[Intrinsic matrix estimation data]

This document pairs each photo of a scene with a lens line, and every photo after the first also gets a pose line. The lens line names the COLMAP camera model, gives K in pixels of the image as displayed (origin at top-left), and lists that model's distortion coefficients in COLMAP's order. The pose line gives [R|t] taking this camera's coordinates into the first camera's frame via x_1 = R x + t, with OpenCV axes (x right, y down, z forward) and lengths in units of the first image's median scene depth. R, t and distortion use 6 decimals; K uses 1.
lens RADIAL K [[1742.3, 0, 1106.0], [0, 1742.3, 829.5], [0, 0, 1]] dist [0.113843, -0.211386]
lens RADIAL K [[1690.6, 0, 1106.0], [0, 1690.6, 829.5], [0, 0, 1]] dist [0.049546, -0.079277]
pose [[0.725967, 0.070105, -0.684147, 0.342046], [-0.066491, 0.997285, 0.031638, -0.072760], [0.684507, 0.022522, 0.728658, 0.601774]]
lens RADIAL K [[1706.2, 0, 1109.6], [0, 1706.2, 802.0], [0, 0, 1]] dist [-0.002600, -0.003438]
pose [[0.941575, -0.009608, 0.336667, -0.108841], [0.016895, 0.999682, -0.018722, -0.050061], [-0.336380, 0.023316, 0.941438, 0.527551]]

→ **Exercise objective**:
Go through the entries above and write each one out exactly.

→ **The completed task**:
This document pairs each photo of a scene with a lens line, and every photo after the first also gets a pose line. The lens line names the COLMAP camera model, gives K in pixels of the image as displayed (origin at top-left), and lists that model's distortion coefficients in COLMAP's order. The pose line gives [R|t] taking this camera's coordinates into the first camera's frame via x_1 = R x + t, with OpenCV axes (x right, y down, z forward) and lengths in units of the first image's median scene depth. R, t and distortion use 6 decimals; K uses 1.
lens RADIAL K [[1742.3, 0, 1106.0], [0, 1742.3, 829.5], [0, 0, 1]] dist [0.113843, -0.211386]
lens RADIAL K [[1690.6, 0, 1106.0], [0, 1690.6, 829.5], [0, 0, 1]] dist [0.049546, -0.079277]
pose [[0.725967, 0.070105, -0.684147, 0.342046], [-0.066491, 0.997285, 0.031638, -0.072760], [0.684507, 0.022522, 0.728658, 0.601774]]
lens RADIAL K [[1706.2, 0, 1109.6], [0, 1706.2, 802.0], [0, 0, 1]] dist [-0.002600, -0.003438]
pose [[0.941575, -0.009608, 0.336667, -0.108841], [0.016895, 0.999682, -0.018722, -0.050061], [-0.336380, 0.023316, 0.941438, 0.527551]]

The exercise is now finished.